Rows taken from a dataset:
▼
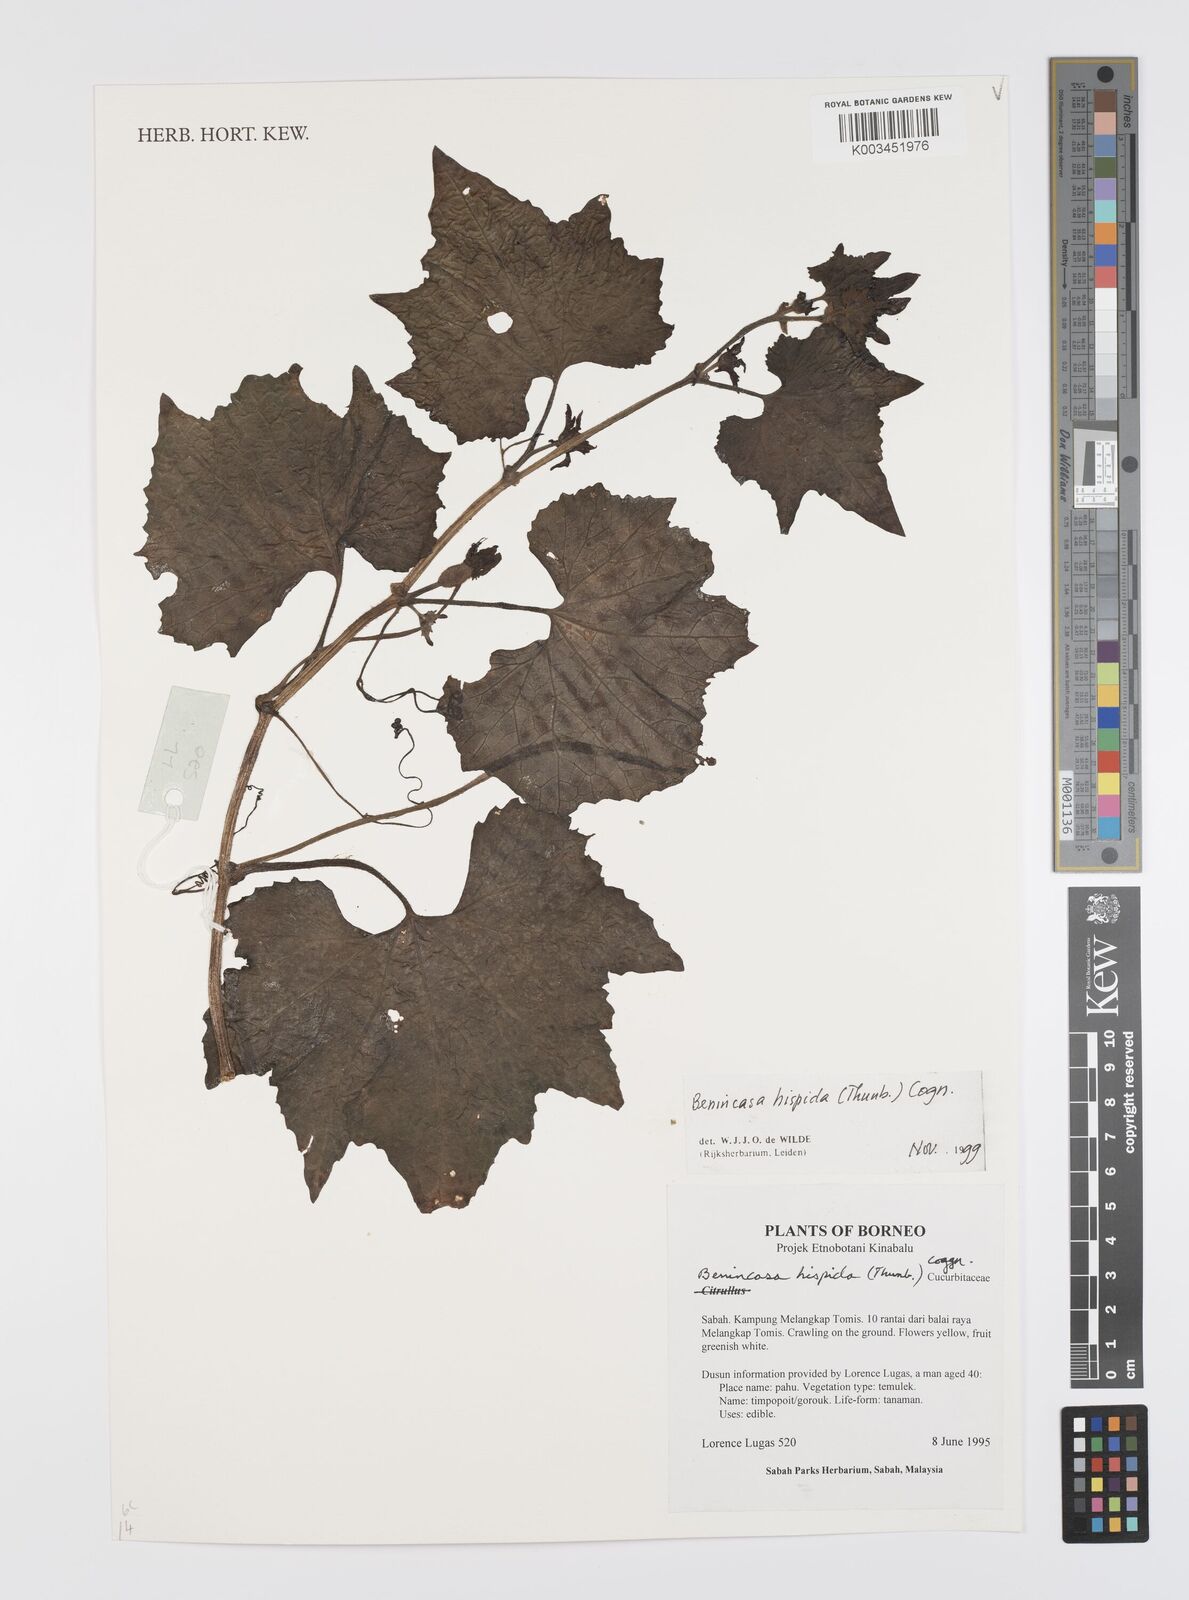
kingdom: Plantae
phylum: Tracheophyta
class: Magnoliopsida
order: Cucurbitales
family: Cucurbitaceae
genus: Benincasa
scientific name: Benincasa hispida
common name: Chinese-watermelon
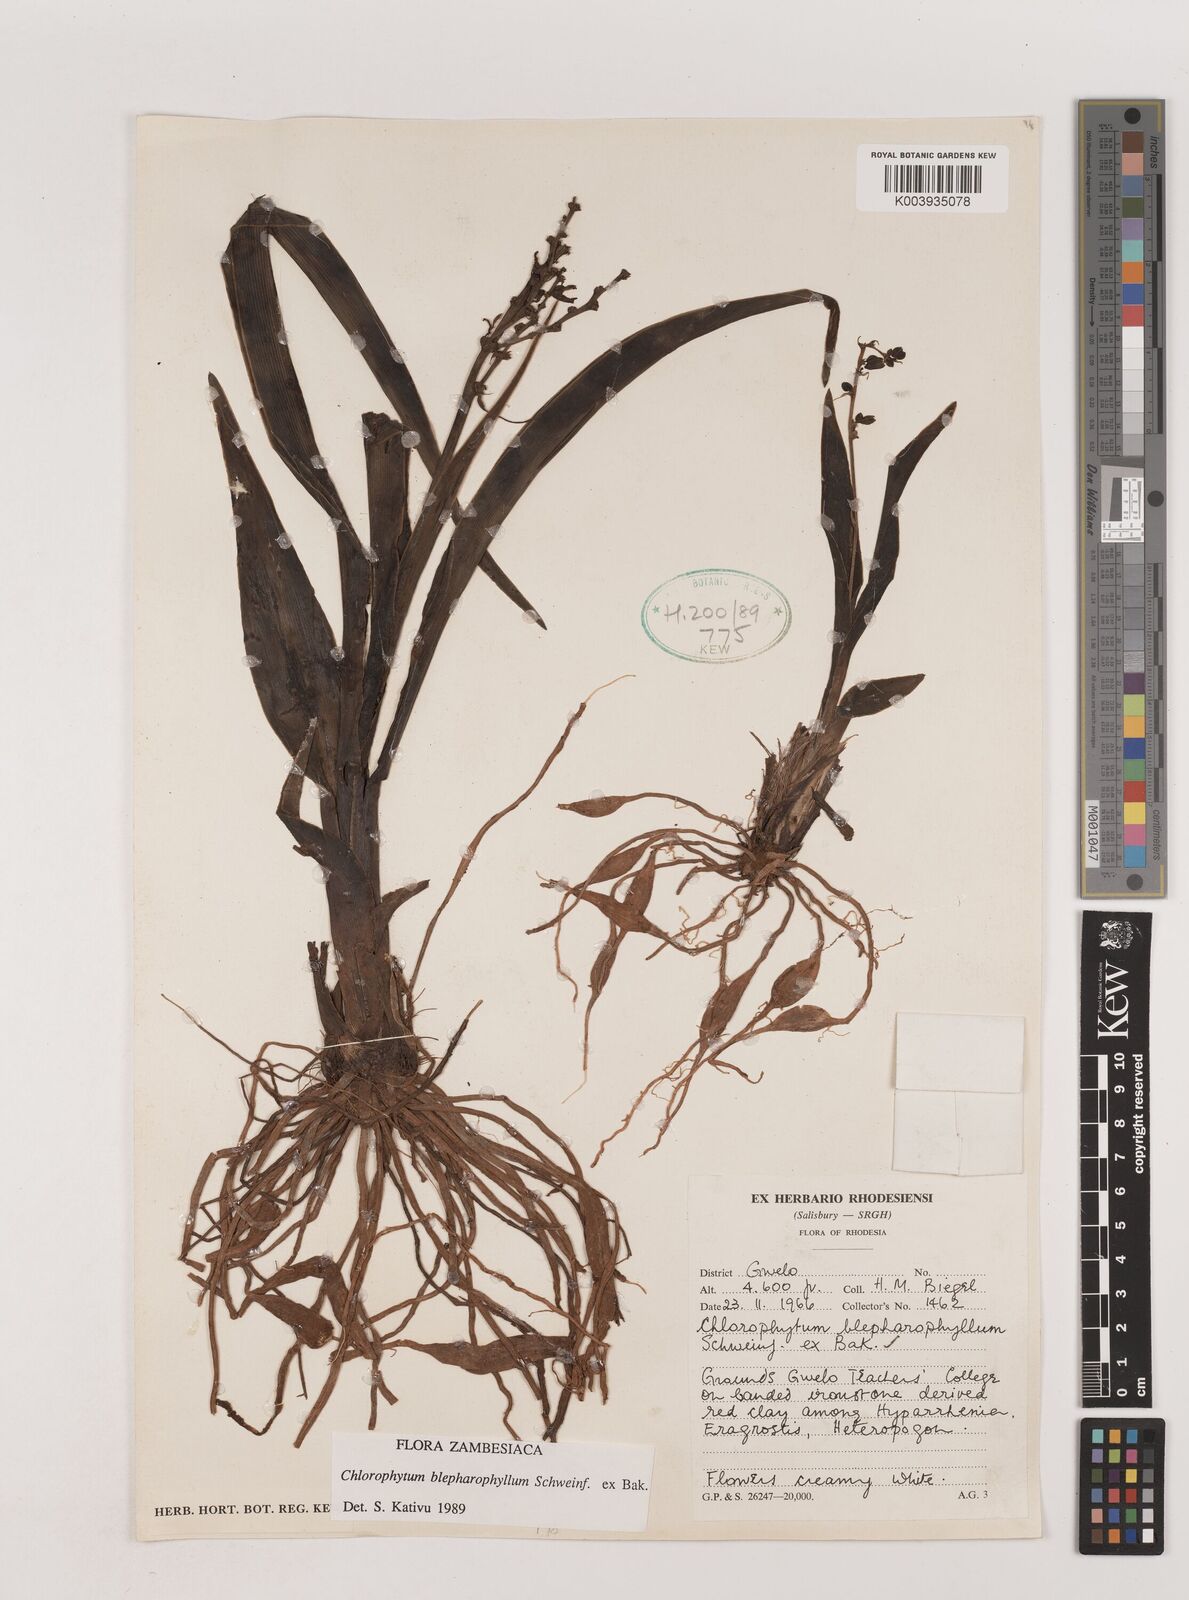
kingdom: Plantae
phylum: Tracheophyta
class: Liliopsida
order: Asparagales
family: Asparagaceae
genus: Chlorophytum
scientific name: Chlorophytum blepharophyllum
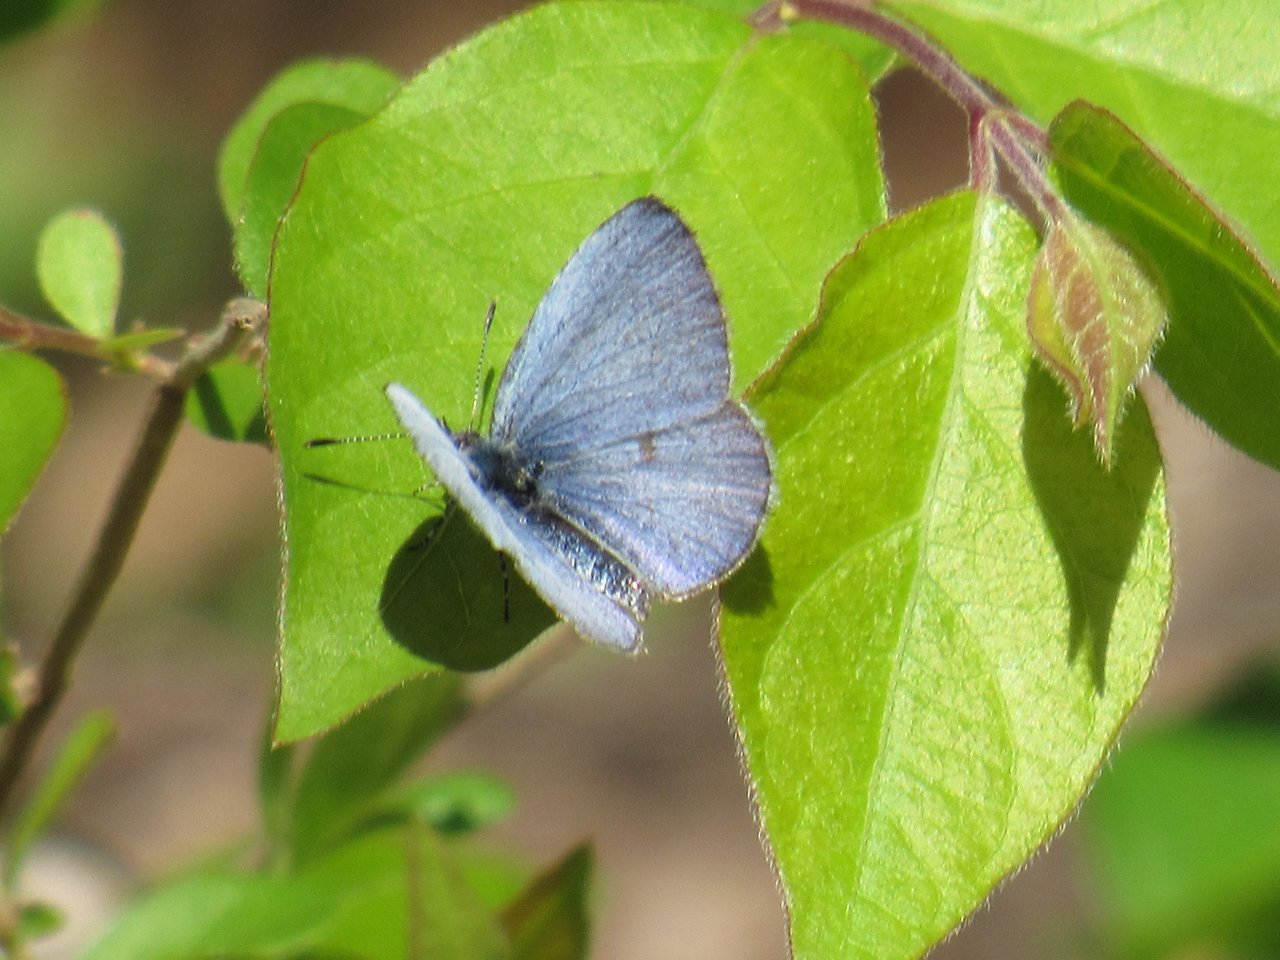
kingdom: Animalia
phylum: Arthropoda
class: Insecta
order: Lepidoptera
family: Lycaenidae
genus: Celastrina
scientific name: Celastrina ladon
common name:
▲
— Written instruction —
Copy every line of the listing above without alteration, and omit the pictures from your answer.

— Written solution —
kingdom: Plantae
phylum: Tracheophyta
class: Magnoliopsida
order: Cucurbitales
family: Cucurbitaceae
genus: Benincasa
scientific name: Benincasa hispida
common name: Chinese-watermelon
kingdom: Plantae
phylum: Tracheophyta
class: Liliopsida
order: Asparagales
family: Asparagaceae
genus: Chlorophytum
scientific name: Chlorophytum blepharophyllum
kingdom: Animalia
phylum: Arthropoda
class: Insecta
order: Lepidoptera
family: Lycaenidae
genus: Celastrina
scientific name: Celastrina ladon
common name:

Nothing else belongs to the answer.